"The One with All the Cheesecakes" is the eleventh episode of Friends seventh season. It first aired on the NBC network in the United States on January 4, 2001.

Plot
Chandler eats from a box of cheesecake that was mistakenly delivered to his door instead of one of his neighbors and falls in love with it. He gives a bite to Rachel and she loves it too, but both of them feel guilty for stealing the cake. When another cheesecake gets delivered to his apartment by accident again two days later, Chandler and Rachel return the cheesecake to their neighbor's doorstep, before ironically heading to Chicago to eat lunch at the restaurant where the cheesecakes are made. Upon returning, they find the cheesecake untouched at their neighbor's door, and promptly steal it. Chandler catches Rachel eating the cheesecake alone and says he does not trust her with it. They decide to split it, but in the process; Rachel ends up dropping both her half in the hallway, and when Chandler gloats about it, she drops his half as well. Joey catches them eating the cheesecake on the floor and joins them without thinking twice.
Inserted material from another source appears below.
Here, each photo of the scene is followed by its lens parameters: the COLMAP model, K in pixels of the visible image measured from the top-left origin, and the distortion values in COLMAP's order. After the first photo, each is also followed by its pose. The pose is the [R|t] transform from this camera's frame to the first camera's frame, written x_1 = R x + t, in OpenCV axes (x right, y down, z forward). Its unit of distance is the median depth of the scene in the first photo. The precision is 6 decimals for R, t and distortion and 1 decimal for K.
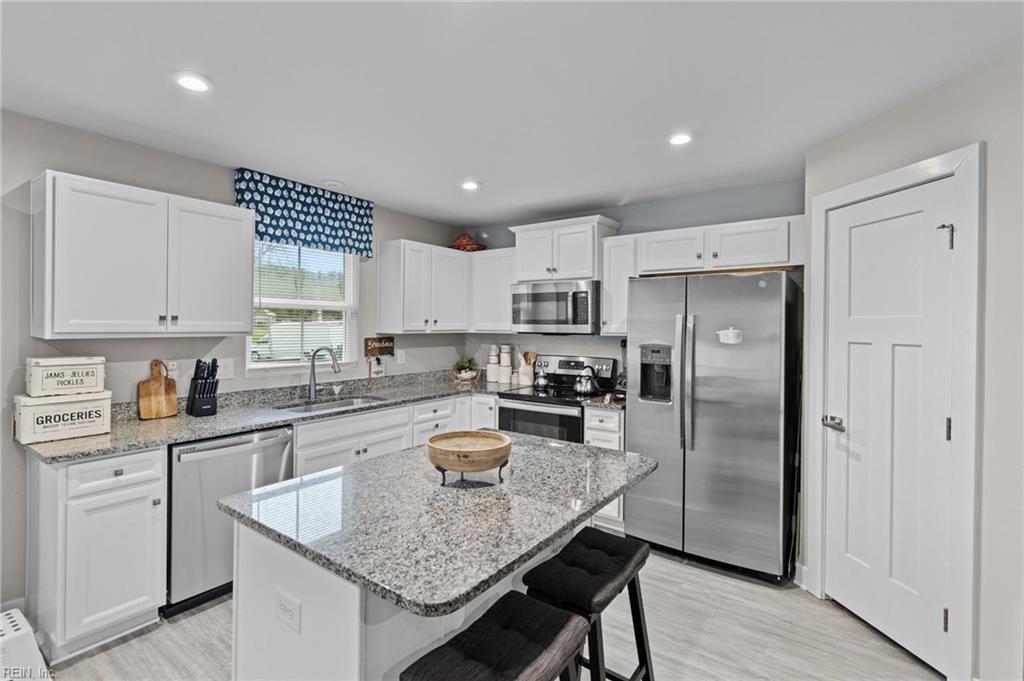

Meanwhile, Monica feels bad that Ross was invited to their cousin Frannie's wedding while she was not. Ross tells Monica that they did not invite her to the wedding because there was limited seating available. Monica makes Ross cancel on his date Joan, the assistant professor from the linguistic department, by telling him that she cares about family and does not want to miss out on her cousin's wedding. Monica confronts Frannie at the wedding and asks her why she was not invited. She then realizes that Frannie has married Stuart, one of Monica's ex-boyfriends.

Phoebe and Joey make plans for their monthly dinner where they discuss the other four, but Joey cancels as he has a date. This annoys Phoebe and Joey tells her he will make it up to her by taking her out for dinner the next night. Phoebe bumps into David, the scientist guy, at Central Perk. David says that he is only in New York for one day for a conference on Positronic distillation of sub-atomic particles. He asks Phoebe out and Monica convinces her that she can make Joey understand why she cancelled on him. Phoebe decides that she will finish up with Joey early and then meet David. Joey finds out about her plans from Chandler and intentionally delays her at the restaurant. Phoebe tells him that she has a date with David and leaves to meet with him. The two manage to have a quick rendezvous at her apartment before David leaves for Minsk. He implies he loves her but says that saying it out loud would make it unbearable for him to leave her. Joey witnesses this and tries to comfort a saddened Phoebe, understanding how upset she felt the first time David left her.

Reception
Digital Spy picked the episode as one of the season's highlights. They also ranked it the eleventh best Friends episode.
GamesRadar+ ranked it the fourteenth best episode from the show.
BuzzFeed ranked "The One with All the Cheesecakes" #50 on their list of the 53 most iconic Friends episodes.
Telegraph & Argus ranked it #4 on their ranking of the 236 Friends episodes.